_Passage to read_:

# Aspiration that didn't aspirate.......



## nneecole (Nov 2, 2011)

My doctor tried to aspirate fluid from a patients knee but nothing came out. Can I code the attempt or just code an E & M?


----------



## ANDREAHSANCHEZ (Nov 2, 2011)

I am wondering but not sure if you could bill the procedure with a mod- 52.


----------



## ajs (Nov 2, 2011)

nneecole said:


> My doctor tried to aspirate fluid from a patients knee but nothing came out. Can I code the attempt or just code an E & M?



You still bill for the procedure that was done.  Does not matter that nothing was aspirated, as long the documentation shows all the steps in the procedure and the result, you can code it and you don't have to reduce it with a 52 modifier.


----------



## gherimicheleCPC (Nov 2, 2011)

52 I believe is intended for procedures that accomplished some result but less then expected for the procedure.   Personally I would use an E/M code ...no global and the E/M probably depending on the documentation would reimburse about the same; again depending on the documentation that the physician provided.

_Supplied material_:

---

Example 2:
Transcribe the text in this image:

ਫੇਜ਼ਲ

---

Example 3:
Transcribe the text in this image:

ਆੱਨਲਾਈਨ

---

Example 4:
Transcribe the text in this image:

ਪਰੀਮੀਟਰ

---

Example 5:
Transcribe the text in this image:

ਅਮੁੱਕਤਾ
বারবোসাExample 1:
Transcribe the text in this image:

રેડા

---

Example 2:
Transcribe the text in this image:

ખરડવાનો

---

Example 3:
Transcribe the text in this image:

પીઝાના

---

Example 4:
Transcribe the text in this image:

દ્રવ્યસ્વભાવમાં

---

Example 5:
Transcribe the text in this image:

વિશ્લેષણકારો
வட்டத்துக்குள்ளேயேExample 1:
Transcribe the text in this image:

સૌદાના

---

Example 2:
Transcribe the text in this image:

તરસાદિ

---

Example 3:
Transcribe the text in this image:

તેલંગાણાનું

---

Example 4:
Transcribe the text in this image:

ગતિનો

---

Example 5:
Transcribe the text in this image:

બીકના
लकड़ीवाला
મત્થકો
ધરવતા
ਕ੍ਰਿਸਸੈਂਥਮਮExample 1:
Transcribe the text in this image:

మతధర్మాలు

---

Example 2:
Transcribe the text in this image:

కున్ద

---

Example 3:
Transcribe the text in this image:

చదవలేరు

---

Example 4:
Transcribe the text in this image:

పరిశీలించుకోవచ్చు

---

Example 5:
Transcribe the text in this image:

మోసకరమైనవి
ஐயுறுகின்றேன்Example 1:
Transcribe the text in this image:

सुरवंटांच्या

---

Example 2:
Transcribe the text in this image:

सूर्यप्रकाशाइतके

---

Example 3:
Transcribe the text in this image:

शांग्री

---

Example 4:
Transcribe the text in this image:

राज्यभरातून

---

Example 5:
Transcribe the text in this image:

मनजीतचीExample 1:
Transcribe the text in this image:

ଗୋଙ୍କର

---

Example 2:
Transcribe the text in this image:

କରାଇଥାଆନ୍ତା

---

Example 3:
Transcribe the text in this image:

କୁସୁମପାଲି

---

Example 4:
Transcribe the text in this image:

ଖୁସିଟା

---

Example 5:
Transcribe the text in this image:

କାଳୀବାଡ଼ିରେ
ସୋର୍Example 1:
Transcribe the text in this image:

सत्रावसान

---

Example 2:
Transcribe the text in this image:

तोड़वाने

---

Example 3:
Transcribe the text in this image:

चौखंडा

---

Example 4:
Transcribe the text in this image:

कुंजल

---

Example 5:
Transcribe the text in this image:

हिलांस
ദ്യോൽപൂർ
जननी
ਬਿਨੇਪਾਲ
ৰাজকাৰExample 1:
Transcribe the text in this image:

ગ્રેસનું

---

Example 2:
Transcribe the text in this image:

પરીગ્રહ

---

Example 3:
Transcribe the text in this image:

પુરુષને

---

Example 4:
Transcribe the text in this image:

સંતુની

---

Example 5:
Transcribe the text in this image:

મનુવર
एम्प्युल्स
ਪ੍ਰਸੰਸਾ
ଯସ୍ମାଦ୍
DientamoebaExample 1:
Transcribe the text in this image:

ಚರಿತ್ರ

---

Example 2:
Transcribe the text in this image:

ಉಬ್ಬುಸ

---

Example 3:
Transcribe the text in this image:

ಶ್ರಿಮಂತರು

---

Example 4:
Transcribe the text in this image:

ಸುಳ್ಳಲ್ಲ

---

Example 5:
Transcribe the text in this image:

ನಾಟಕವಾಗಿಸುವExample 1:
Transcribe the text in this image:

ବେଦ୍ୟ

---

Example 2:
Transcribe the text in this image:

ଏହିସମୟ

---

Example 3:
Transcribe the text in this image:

_Exercise tasks_:
(a) In the forum thread on the knee aspiration that produced no fluid, what does the reply from ajs say the documentation must show for the procedure to be coded?
(b) Duplicate the part of the forum thread starting at "## nneecole (Nov" and ending at "with a mod- 52.".

_Answers by task_:
(a) It must show all the steps in the procedure and the result.

(b)
## nneecole (Nov 2, 2011)

My doctor tried to aspirate fluid from a patients knee but nothing came out. Can I code the attempt or just code an E & M?


----------



## ANDREAHSANCHEZ (Nov 2, 2011)

I am wondering but not sure if you could bill the procedure with a mod- 52.